The PREEMPT_RT project will be done in 2014, "one way or another". The first way would be to get most of the rest of the code upstream, but that will require more of an effort, from a wider group than is currently involved. The alternative is to decide that the 95% of the realtime work already upstream is good enough and to drop further efforts.
Main contributors were:
- Doug Niehaus, Professor at Kansas University, USA
- Ingo Molnár for Red Hat
- Thomas Gleixner, CEO of Linutronix, for several clients
- Paul McKenney for IBM and
- Steven Rostedt for Red Hat
After the basic components were developed from 2000 to 2006, they were gradually merged into the mainline Linux kernel, a task that is about 90% completed. The remaining 10% are available as the so-called PREEMPT_RT patch. At present, the patch is being maintained and adapted to the current Linux kernel by Thomas Gleixner and his coworker, Sebastian Siewior, at Linutronix.

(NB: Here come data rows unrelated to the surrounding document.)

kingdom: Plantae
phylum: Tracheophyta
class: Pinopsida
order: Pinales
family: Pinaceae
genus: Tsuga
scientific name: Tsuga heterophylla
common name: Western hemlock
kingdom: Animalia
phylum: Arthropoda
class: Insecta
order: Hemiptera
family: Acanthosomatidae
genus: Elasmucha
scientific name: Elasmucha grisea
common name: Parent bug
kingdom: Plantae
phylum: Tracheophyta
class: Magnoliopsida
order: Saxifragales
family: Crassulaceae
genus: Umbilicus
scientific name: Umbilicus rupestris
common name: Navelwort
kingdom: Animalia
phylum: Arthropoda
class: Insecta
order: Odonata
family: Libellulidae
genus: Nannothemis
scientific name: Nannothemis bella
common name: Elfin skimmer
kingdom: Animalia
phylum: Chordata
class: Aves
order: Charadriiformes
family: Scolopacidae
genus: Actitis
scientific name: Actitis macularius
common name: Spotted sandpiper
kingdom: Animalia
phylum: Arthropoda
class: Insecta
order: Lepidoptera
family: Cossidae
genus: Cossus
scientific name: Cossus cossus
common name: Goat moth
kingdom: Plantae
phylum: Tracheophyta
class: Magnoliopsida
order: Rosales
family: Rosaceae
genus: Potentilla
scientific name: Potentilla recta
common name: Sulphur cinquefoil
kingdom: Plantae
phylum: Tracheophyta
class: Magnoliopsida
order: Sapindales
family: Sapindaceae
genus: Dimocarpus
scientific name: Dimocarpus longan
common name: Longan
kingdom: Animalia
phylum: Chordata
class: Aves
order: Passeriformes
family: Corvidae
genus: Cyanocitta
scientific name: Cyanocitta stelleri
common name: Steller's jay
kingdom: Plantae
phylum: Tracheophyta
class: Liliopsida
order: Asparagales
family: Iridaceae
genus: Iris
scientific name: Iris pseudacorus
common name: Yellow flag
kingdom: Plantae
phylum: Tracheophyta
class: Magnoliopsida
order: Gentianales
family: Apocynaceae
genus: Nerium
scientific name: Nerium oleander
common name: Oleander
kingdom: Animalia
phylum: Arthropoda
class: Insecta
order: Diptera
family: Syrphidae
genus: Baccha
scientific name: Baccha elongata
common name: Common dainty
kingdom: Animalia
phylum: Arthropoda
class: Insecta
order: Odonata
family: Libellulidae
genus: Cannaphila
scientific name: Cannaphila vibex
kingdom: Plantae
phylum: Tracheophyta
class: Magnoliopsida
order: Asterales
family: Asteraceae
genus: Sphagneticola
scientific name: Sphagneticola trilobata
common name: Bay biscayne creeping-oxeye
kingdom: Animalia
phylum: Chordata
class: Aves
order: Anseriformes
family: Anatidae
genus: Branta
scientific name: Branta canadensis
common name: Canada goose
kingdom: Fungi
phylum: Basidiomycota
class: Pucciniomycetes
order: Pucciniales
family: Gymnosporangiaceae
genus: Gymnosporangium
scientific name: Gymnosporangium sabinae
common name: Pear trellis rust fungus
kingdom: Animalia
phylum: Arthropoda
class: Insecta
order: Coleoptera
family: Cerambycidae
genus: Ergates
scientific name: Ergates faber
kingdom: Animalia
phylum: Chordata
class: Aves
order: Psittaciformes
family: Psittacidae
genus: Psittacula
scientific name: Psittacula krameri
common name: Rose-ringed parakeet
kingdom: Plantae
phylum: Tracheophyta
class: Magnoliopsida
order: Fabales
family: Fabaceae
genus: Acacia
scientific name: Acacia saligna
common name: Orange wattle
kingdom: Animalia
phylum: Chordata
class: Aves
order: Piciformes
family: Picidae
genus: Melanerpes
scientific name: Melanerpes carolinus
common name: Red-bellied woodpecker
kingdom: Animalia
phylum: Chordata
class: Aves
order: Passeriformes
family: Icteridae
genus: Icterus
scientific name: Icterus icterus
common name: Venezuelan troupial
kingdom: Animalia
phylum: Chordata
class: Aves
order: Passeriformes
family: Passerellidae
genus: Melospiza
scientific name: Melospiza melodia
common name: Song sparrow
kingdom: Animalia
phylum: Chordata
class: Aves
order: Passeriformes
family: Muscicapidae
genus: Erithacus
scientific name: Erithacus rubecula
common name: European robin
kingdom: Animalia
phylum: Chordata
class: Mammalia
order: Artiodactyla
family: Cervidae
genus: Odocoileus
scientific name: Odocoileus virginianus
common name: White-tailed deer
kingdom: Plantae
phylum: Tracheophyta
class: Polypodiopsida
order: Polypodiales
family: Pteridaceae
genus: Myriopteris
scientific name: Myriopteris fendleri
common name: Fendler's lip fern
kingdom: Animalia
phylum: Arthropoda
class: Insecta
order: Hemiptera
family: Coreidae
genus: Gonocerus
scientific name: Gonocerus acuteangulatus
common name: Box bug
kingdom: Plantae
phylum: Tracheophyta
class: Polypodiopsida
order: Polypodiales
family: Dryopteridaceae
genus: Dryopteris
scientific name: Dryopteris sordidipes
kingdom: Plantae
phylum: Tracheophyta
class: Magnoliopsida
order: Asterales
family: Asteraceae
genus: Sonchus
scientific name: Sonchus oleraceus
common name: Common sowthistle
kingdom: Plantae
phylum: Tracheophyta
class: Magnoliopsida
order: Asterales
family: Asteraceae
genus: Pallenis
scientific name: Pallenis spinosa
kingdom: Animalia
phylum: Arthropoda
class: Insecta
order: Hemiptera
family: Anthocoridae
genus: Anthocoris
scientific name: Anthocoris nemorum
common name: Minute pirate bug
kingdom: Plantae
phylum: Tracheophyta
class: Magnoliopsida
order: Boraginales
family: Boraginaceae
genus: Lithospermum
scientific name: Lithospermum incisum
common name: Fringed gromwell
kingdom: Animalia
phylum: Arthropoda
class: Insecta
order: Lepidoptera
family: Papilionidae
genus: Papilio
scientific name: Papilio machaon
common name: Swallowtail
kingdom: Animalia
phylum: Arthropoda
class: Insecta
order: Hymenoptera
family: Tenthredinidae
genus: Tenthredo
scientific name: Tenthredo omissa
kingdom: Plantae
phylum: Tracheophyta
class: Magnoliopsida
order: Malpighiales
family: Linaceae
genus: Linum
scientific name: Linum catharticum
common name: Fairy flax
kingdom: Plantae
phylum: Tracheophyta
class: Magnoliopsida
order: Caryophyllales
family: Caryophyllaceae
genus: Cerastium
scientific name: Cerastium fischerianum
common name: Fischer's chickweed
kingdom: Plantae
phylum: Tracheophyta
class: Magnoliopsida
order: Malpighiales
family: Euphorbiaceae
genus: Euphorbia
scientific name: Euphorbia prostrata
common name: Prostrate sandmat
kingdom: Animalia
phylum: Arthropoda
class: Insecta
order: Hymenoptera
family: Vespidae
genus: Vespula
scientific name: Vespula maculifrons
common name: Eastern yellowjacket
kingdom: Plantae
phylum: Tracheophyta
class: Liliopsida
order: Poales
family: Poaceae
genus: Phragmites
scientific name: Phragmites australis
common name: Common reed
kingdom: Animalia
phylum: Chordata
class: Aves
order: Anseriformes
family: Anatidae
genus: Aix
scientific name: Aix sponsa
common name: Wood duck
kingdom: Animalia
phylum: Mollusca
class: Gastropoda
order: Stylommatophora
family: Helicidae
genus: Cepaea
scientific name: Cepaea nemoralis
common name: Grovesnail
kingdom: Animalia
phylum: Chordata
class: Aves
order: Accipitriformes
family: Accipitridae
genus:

Once the mainline Linux kernel has been equipped with real-time capabilities and is appropriately configured, a real-time operating system will be available that is largely capable of coping with established RTOS kernels in many ways. The two key benefits of a real-time mainline Linux kernel are
- guaranteed real-time features for the vast majority of industrial systems, and
- an API exclusively based on the POSIX standard.
The fact that the response behavior of such a real-time Linux kernel is predictable and can actually be guaranteed has been confirmed by long-term measurements at the test center of the Open Source Automation Development Lab (OSADL) in which 100 million trigger pulses per test system are evaluated daily under different stress and load scenarios. The results were depicted in sequential latency plots. The logarithmic scaling of the frequency values in the y-direction makes it possible to visualize even a single outlier. As can be seen in an example measurement, not a single outlier arose in over 60 billion cycles. The maximum measured latency of the 2700-MHz Intel processor of around 20 µs is about that which is achieved by dedicated RTOS kernels (see Figure 1).